EXCERPTED RECORDS:
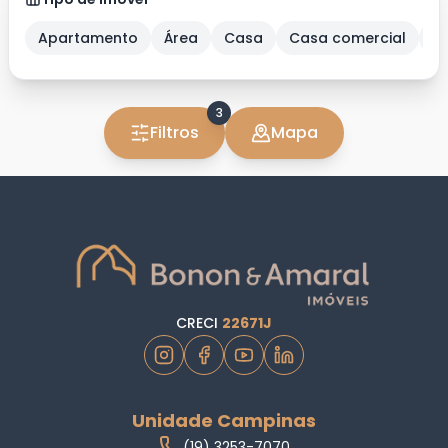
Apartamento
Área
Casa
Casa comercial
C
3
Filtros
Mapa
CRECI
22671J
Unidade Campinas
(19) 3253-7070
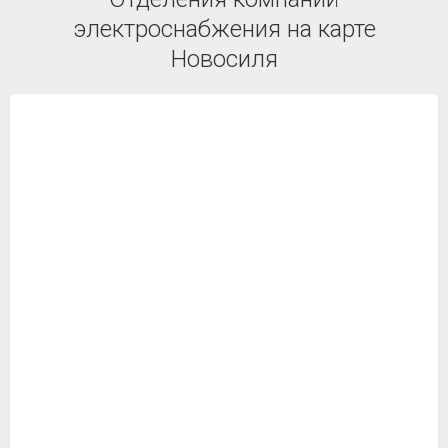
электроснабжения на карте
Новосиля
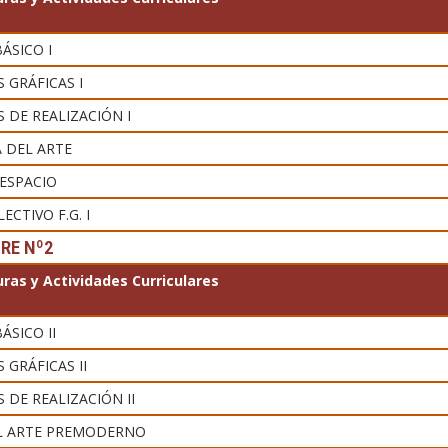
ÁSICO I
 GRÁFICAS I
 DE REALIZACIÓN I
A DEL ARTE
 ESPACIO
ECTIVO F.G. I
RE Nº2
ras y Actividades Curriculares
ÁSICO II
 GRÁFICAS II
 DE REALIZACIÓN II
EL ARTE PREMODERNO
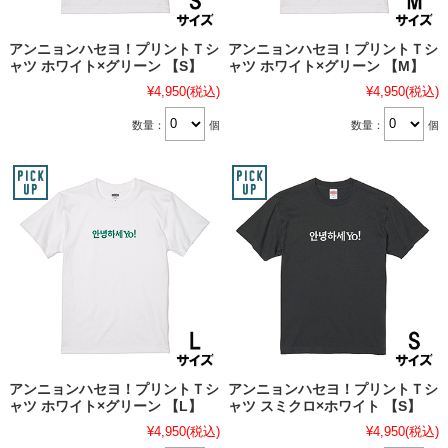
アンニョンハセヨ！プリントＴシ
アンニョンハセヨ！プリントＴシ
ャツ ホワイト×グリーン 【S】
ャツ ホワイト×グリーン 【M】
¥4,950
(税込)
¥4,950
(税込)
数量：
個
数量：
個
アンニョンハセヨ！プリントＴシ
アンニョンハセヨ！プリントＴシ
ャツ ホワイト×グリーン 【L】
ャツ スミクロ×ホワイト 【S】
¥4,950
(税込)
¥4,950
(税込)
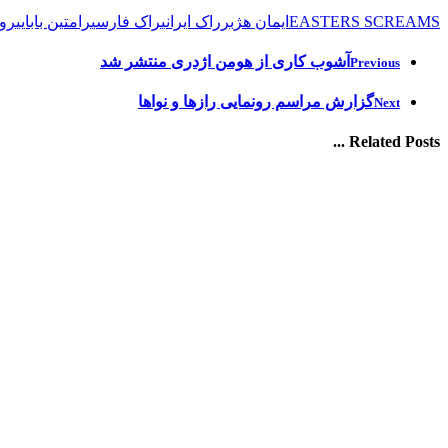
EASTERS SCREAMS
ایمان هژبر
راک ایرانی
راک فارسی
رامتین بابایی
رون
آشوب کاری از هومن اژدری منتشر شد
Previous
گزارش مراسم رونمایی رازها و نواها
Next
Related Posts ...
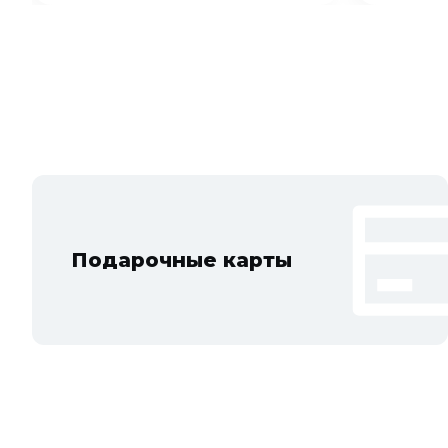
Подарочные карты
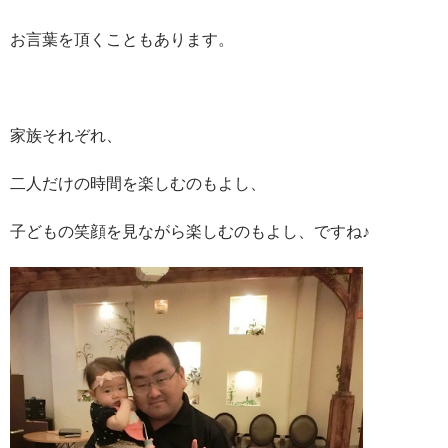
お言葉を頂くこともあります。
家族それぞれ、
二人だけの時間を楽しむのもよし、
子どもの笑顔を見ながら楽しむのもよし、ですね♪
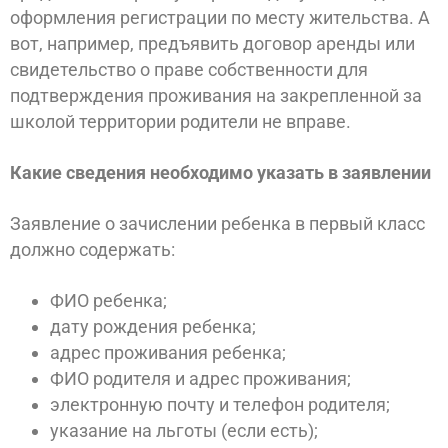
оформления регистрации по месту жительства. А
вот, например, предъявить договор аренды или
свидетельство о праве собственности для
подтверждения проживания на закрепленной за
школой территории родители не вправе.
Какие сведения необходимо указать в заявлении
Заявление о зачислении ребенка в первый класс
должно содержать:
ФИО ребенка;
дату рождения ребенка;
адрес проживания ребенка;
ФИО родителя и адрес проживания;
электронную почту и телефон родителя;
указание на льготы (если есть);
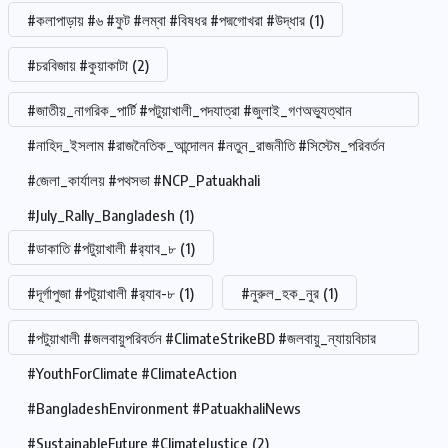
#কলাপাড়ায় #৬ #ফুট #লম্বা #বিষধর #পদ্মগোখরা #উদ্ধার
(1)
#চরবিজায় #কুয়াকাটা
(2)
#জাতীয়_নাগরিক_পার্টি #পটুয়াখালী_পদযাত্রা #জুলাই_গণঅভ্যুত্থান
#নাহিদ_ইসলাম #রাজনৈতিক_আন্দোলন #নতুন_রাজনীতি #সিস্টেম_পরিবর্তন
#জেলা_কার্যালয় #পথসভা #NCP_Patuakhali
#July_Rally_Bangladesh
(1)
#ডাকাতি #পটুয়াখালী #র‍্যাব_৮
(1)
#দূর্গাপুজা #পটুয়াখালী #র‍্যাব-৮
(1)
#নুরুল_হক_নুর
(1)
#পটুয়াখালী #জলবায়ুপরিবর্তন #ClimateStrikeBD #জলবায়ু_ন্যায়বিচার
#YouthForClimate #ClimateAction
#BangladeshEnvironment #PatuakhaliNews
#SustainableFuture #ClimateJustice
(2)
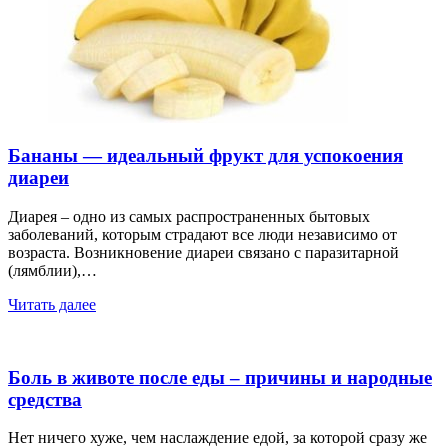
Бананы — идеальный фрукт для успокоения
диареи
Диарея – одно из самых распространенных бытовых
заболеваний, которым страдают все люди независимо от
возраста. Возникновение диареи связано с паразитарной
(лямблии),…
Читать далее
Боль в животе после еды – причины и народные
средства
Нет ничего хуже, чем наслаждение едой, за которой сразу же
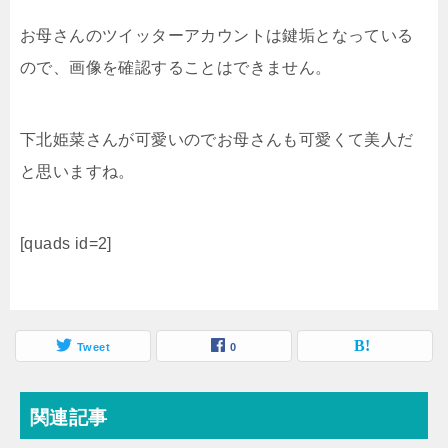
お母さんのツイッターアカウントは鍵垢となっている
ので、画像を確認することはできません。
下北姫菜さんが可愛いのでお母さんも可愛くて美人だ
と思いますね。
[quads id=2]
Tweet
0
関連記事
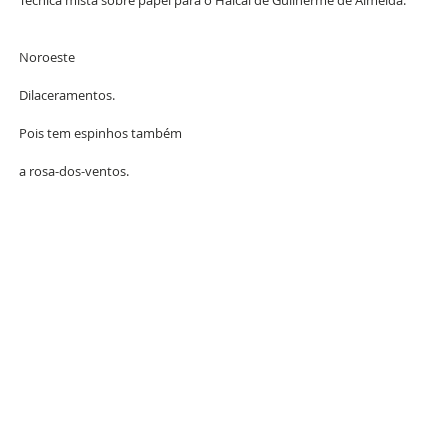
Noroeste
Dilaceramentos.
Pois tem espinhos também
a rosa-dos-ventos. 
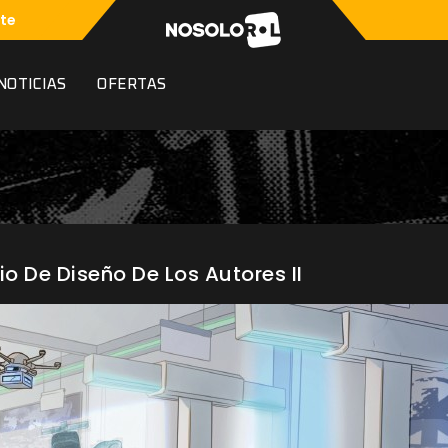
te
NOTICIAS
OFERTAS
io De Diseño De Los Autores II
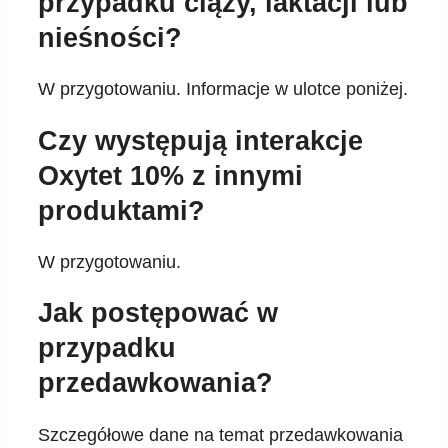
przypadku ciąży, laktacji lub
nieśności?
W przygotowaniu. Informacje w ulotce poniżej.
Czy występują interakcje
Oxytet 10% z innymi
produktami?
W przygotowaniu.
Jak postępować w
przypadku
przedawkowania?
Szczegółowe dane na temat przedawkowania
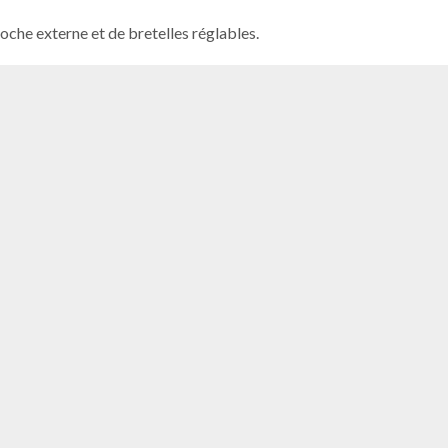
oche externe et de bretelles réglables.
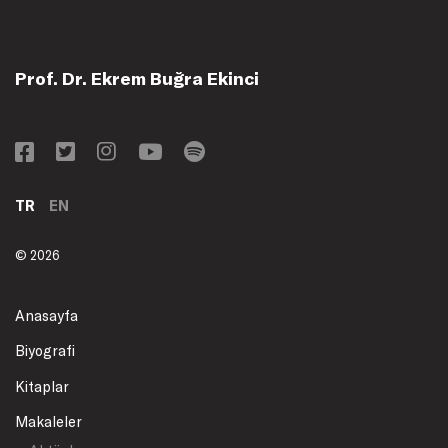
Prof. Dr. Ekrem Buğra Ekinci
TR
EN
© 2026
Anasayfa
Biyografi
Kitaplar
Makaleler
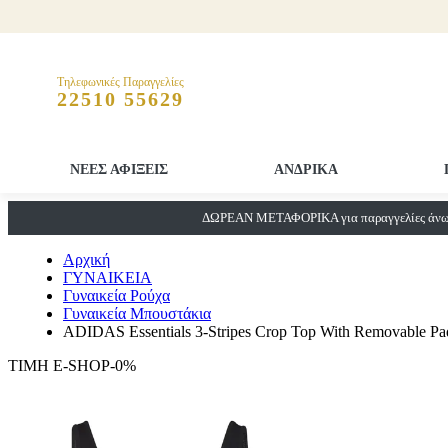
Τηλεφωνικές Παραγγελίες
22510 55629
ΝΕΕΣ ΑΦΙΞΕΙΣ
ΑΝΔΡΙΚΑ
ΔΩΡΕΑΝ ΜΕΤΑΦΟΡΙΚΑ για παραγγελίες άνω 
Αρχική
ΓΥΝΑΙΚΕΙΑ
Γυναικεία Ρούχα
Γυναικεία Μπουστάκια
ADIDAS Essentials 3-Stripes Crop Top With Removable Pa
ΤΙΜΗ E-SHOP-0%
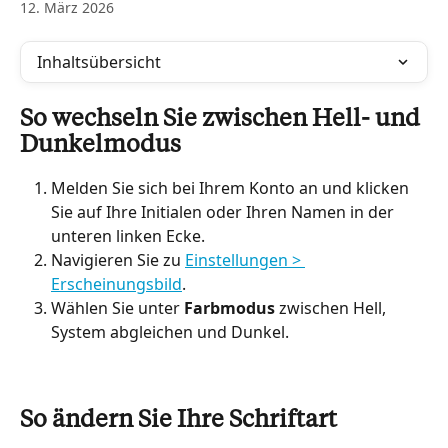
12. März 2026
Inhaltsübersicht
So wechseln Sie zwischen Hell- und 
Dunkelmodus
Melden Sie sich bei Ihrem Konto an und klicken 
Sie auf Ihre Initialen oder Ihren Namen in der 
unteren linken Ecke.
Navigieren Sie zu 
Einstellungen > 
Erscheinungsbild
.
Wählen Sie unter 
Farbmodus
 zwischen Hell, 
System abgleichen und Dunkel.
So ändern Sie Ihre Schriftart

WORK INSTRUCTIONS: Reproduce the listing word for word, starting with the line that contains "przypadku ciąży, laktacji lub" and going on through the last line of the listing, with both ends included. Leave the pictures out.

EXERCISE ANSWER:
przypadku ciąży, laktacji lub
nieśności?
W przygotowaniu. Informacje w ulotce poniżej.
Czy występują interakcje
Oxytet 10% z innymi
produktami?
W przygotowaniu.
Jak postępować w
przypadku
przedawkowania?
Szczegółowe dane na temat przedawkowania
oche externe et de bretelles réglables.
Prof. Dr. Ekrem Buğra Ekinci
TR
EN
© 2026
Anasayfa
Biyografi
Kitaplar
Makaleler
Τηλεφωνικές Παραγγελίες
22510 55629
ΝΕΕΣ ΑΦΙΞΕΙΣ
ΑΝΔΡΙΚΑ
ΔΩΡΕΑΝ ΜΕΤΑΦΟΡΙΚΑ για παραγγελίες άνω 
Αρχική
ΓΥΝΑΙΚΕΙΑ
Γυναικεία Ρούχα
Γυναικεία Μπουστάκια
ADIDAS Essentials 3-Stripes Crop Top With Removable Pa
ΤΙΜΗ E-SHOP-0%
12. März 2026
Inhaltsübersicht
So wechseln Sie zwischen Hell- und 
Dunkelmodus
Melden Sie sich bei Ihrem Konto an und klicken 
Sie auf Ihre Initialen oder Ihren Namen in der 
unteren linken Ecke.
Navigieren Sie zu 
Einstellungen > 
Erscheinungsbild
.
Wählen Sie unter 
Farbmodus
 zwischen Hell, 
System abgleichen und Dunkel.
So ändern Sie Ihre Schriftart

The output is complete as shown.